Correction: This article has been corrected to clarify that the listing price on Princess Diana bears has little connection with actual value. It also has been edited to reflect a warning issued by the website tycollector.com.
(PIX11) — Oh, the 90s. If there’s anything the decade taught us, it was how to spend copious amounts of money on mundane objects that may be worth a truckload one day.
For the thousands who blew their hard-earned cash on Beanie Babies, the small teddy bear-like animals stuffed with “beans” and labeled with a heart-shaped “TY,” the only thing their investment ever got them was a healthy dose of shame and regret.
One couple in Great Britain reportedly hopes their flea market find may turn into a down payment for a house, but a leading collector group is dismissing the possibility, and has in fact issued a fraud alert.
Leah Rogers and Ryan Flanagan were selling a range of toys in Bude, Cornwall when they noticed a particular purple bear at a nearby seller’s stall, the Daily Mail reported.
Flanagan, 22, used to collect the bears and recognized that it was the limited edition Princess Diana Beanie Baby.
The bears were first released in 1997 to raise money for the Princess of Wales Memorial Trust after the former future queen died in a tragic paparazzi-fueled car accident in Paris.
Certain markers indicate that a Princess Di bear is not a first edition, like an extra space in the poem or a stamp inside the tag.
The couple paid just £10 ($15) for the toy, but when they checked eBay, they found a listing for £62,500 ($93,406) for the rare version they say they have.
They now have their own listing on eBay with a starting bid of £20,000 ($29,890). The couple is hoping to turn their special find into a down payment for a house, the Mail reports. But there have been no bids yet, and their good fortune may be much ado about nothing.
Listing price and value are hardly connected, especially on auction sites such as eBay.

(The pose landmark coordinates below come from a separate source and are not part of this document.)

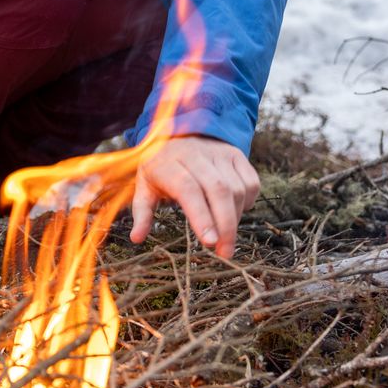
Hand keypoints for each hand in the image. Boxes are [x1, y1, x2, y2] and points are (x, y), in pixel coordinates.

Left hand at [130, 135, 259, 258]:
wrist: (179, 134)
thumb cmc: (160, 167)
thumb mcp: (144, 186)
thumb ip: (142, 212)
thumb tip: (136, 238)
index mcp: (169, 163)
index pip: (189, 189)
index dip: (201, 216)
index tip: (209, 242)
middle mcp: (196, 155)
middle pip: (219, 190)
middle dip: (226, 225)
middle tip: (225, 253)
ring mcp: (219, 153)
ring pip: (237, 188)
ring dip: (236, 217)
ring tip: (226, 236)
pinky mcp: (236, 154)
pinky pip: (251, 182)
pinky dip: (248, 202)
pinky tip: (236, 213)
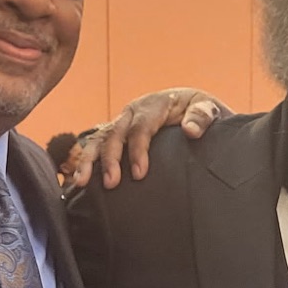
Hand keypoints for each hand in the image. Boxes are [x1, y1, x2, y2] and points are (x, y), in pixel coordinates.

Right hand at [72, 88, 230, 188]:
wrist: (193, 110)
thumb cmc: (201, 111)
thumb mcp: (209, 108)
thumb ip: (202, 116)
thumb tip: (190, 130)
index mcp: (155, 104)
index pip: (141, 127)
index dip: (138, 150)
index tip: (140, 174)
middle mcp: (133, 112)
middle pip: (115, 133)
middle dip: (110, 159)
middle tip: (111, 183)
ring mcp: (122, 123)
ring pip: (99, 139)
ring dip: (89, 160)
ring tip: (81, 182)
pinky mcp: (117, 135)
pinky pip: (97, 147)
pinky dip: (86, 162)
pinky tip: (78, 181)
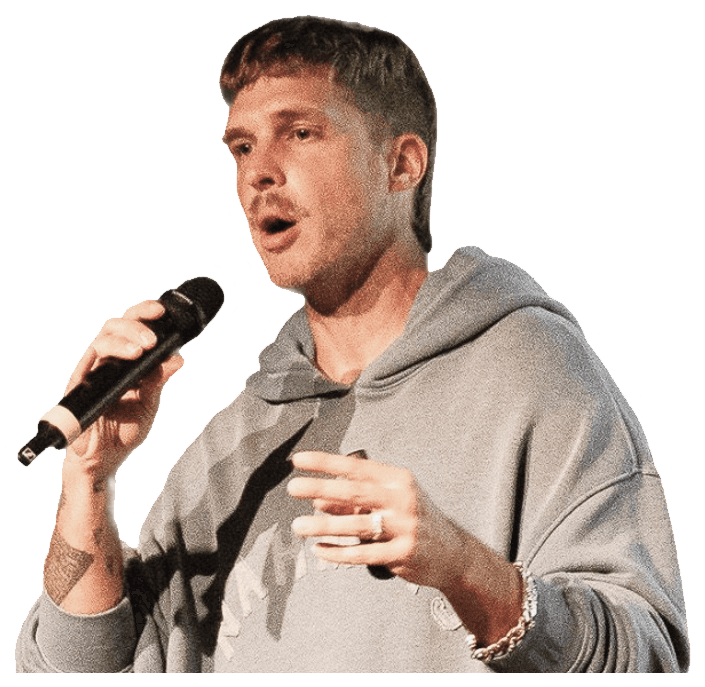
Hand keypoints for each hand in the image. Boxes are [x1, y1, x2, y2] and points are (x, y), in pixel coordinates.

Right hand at [63, 300, 183, 480]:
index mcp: (123, 361)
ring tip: (143, 348)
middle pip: (113, 327)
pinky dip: (100, 364)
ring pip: (99, 341)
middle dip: (135, 324)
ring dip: (122, 340)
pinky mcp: (77, 391)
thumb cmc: (124, 431)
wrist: (105, 463)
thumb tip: (179, 357)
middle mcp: (104, 363)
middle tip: (154, 339)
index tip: (161, 309)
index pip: (130, 327)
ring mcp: (89, 375)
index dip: (143, 313)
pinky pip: (83, 369)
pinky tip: (120, 363)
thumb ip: (159, 379)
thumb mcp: (150, 403)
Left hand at [288, 450, 523, 645]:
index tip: (300, 459)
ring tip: (298, 526)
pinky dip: (338, 552)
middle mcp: (403, 499)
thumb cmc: (414, 521)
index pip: (356, 467)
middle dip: (320, 487)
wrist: (454, 553)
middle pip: (355, 491)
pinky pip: (363, 553)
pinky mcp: (403, 553)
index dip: (326, 462)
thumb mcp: (388, 502)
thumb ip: (354, 500)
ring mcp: (405, 527)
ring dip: (323, 526)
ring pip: (356, 525)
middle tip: (293, 487)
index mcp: (398, 479)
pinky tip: (320, 550)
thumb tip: (319, 498)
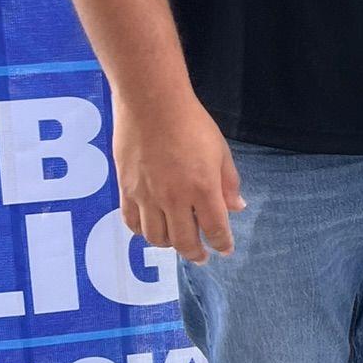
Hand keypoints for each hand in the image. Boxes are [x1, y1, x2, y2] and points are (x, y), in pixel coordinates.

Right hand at [113, 96, 245, 263]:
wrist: (152, 105)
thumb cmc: (193, 124)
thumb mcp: (221, 152)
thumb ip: (229, 183)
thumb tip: (236, 208)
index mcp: (203, 190)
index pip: (214, 229)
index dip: (221, 243)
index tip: (224, 250)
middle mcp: (174, 199)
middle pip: (183, 241)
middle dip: (195, 252)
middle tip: (201, 256)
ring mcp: (147, 197)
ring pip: (156, 237)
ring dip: (169, 245)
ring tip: (177, 242)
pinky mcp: (125, 190)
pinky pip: (132, 222)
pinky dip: (142, 232)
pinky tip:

While they have the limited edition bear, Tycollector.com has issued a fraud alert warning consumers that their Diana bear isn’t worth much at all, regardless of production run.
The company that produced Beanie Babies made more than $6 billion from the craze, which ended around 1999.
Although collectors believed that certain Beanie Babies would eventually increase in value, including the ones shaped like bears or “retired” designs, their investments rarely paid off.